Anti-poverty spending also was given a free pass. Since 1990, these programs have grown faster than Social Security, Medicare, defense and education combined, and now consume nearly 20 percent of the federal budget. Yet the $647 billion anti-poverty budget was not even scheduled for significant post-recession reforms. No one is proposing balancing the budget on the backs of the poor, yet positive reforms encouraging work and marriage can reduce the budget deficit and move families toward self-sufficiency.
After growing 79 percent faster than inflation over the past decade, the report wisely recommended reducing discretionary spending back to 2008 levels, with slight growth afterward. These spending limits — enforced by statutory spending caps — would bring discretionary spending levels closer to fiscal reality.
Unfortunately, however, the report proposed a fire wall requiring nearly equal cuts to security and non-security discretionary spending. This represents budgeting by pure math rather than a serious re-evaluation of U.S. priorities. Defense spending has already declined from 12 percent of the economy in the 1960s, to 6 percent in the 1980s, and less than 5 percent today.
Given that security is a primary focus of government, and the U.S. remains at war, Congress should not pretend there is a moral equivalence between defense and other discretionary spending. Body armor for the troops must trump PBS funding. Correct defense inefficiencies, yes, but keep national security a top priority.

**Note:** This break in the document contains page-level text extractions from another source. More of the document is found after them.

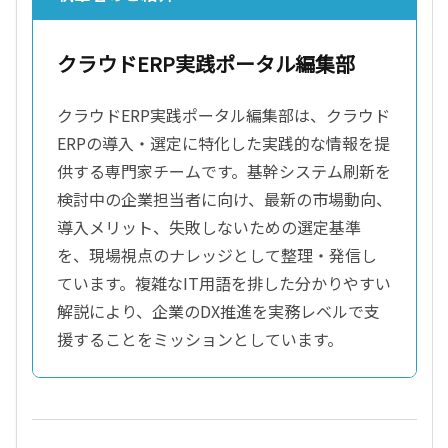
クラウドERP実践ポータル編集部
クラウドERP実践ポータル編集部は、クラウド
ERPの導入・選定に特化した実践的な情報を提
供する専門家チームです。基幹システム刷新を
検討中の企業担当者に向け、最新の市場動向、
導入メリット、失敗しないための選定基準
を、現場視点のナレッジとして整理・発信し
ています。複雑なIT用語を排した分かりやすい
解説により、企業のDX推進を実務レベルで支
援することをミッションとしています。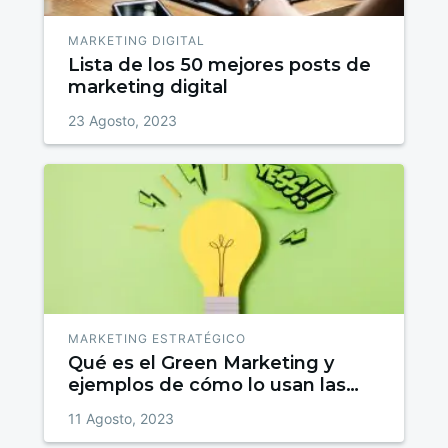
MARKETING DIGITAL
Lista de los 50 mejores posts de
marketing digital
23 Agosto, 2023
MARKETING ESTRATÉGICO
Qué es el Green Marketing y
ejemplos de cómo lo usan las
marcas
11 Agosto, 2023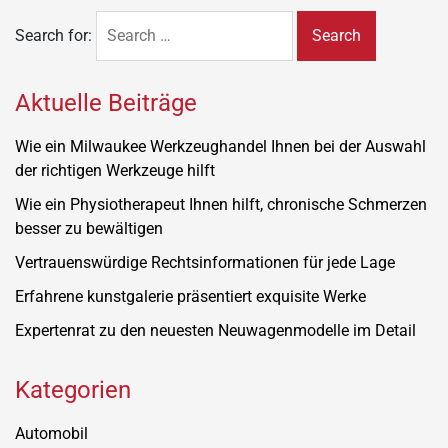
Search for:
Aktuelle Beiträge
Wie ein Milwaukee Werkzeughandel Ihnen bei der Auswahl
der richtigen Werkzeuge hilft
Wie ein Physiotherapeut Ihnen hilft, chronische Schmerzen
besser zu bewältigen
Vertrauenswürdige Rechtsinformationen für jede Lage
Erfahrene kunstgalerie präsentiert exquisite Werke
Expertenrat zu den neuesten Neuwagenmodelle im Detail
Kategorien
Automobil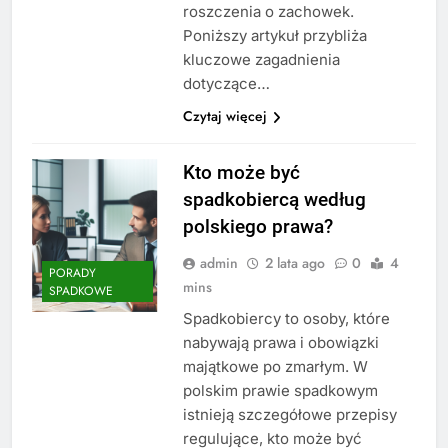
roszczenia o zachowek.
Poniższy artykuł przybliża
kluczowe zagadnienia
dotyczące…
Czytaj więcej
Kto może być
spadkobiercą według
polskiego prawa?
admin
2 lata ago
0
4
PORADY
mins
SPADKOWE
Spadkobiercy to osoby, które
nabywają prawa i obowiązki
majątkowe po zmarłym. W
polskim prawie spadkowym
istnieją szczegółowe przepisy
regulujące, kto może być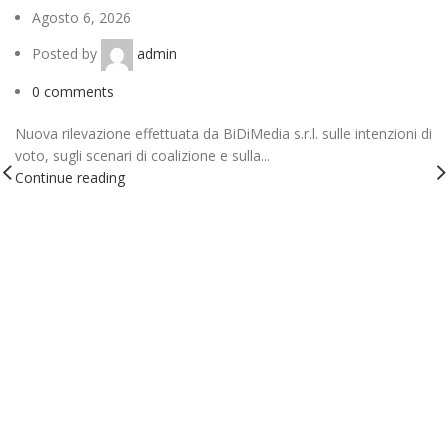
Agosto 6, 2026
Posted by
admin
0
comments
Nuova rilevazione effettuata da BiDiMedia s.r.l. sulle intenzioni di
voto, sugli scenari di coalizione e sulla...
Continue reading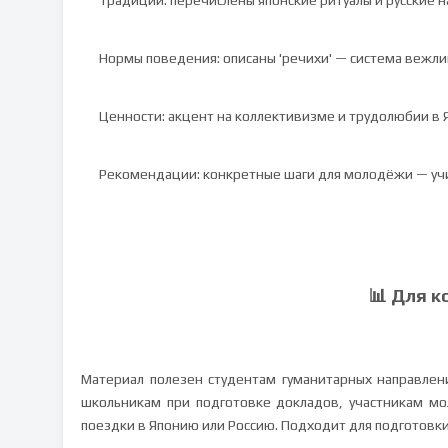
Традиции: перечислены японские ритуалы и русские 
Нормы поведения: описаны 'речихи' — система вежлив
Ценности: акцент на коллективизме и трудолюбии в 
Рекомендации: конкретные шаги для молодёжи — учи
📊 Для к
Материал полезен студентам гуманитарных направлени
школьникам при подготовке докладов, участникам мо
поездки в Японию или Россию. Подходит для подготовк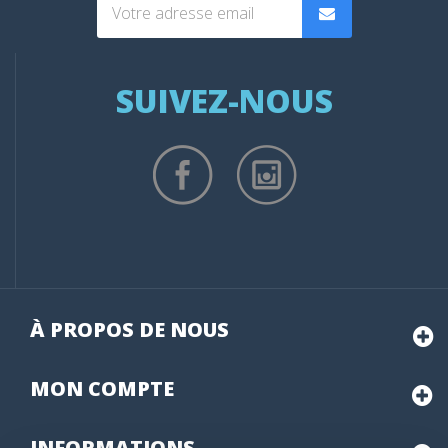
SUIVEZ-NOUS
À PROPOS DE NOUS
MON
COMPTE
INFORMATIONS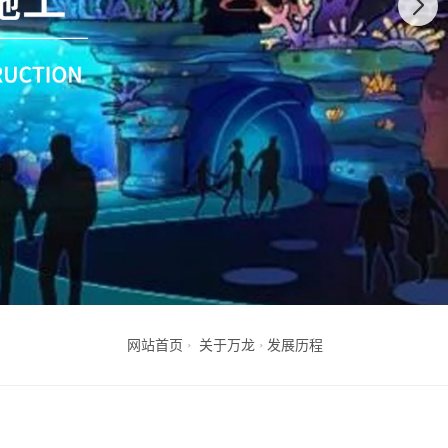
网站首页
关于万龙
发展历程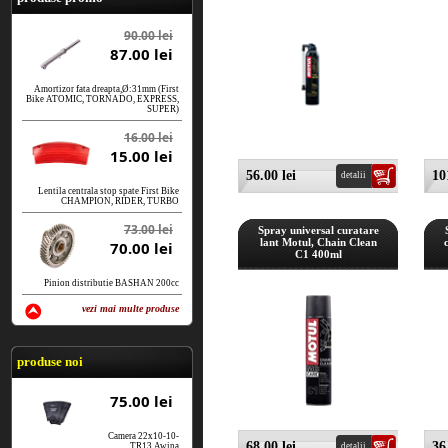
90.00 lei
87.00 lei
Amortizor fata dreapta,Ø:31mm (First
Bike ATOMIC, TORNADO, EXPRESS,
SUPER)
16.00 lei
15.00 lei
56.00 lei
10
detalii
Lentila centrala stop spate First Bike
CHAMPION, RIDER, TURBO
73.00 lei
Spray universal curatare
lant Motul, Chain Clean
70.00 lei
C1 400ml
Pinion distributie BASHAN 200cc
vezi mai multe produse
vezi produse
produse noi
75.00 lei
Camera 22x10-10-
68.00 lei
36
TR13 Awina
detalii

The fiscal commission deserves credit for taking on the thankless job of proposing deficit reduction. Politicians have grown accustomed to playing Santa Claus, and saying no is politically difficult. Unfortunately, the reports recommendations lack a central theme. They achieved certain mathematical targets, yet their series of tax increases and spending tweaks fails to address fundamental questions regarding the proper responsibilities of the federal government, state governments and individuals.
Specifically on retirement security, the commissioners did not offer a vision delineating individual obligations, the role of government and how government should provide its role. These are questions Americans must grapple with as we bring the federal budget to 21st-century sustainability.
• Brian Riedl is Grover M. Hermann fellow in federal budgetary affairs at the Heritage Foundation (www.heritage.org).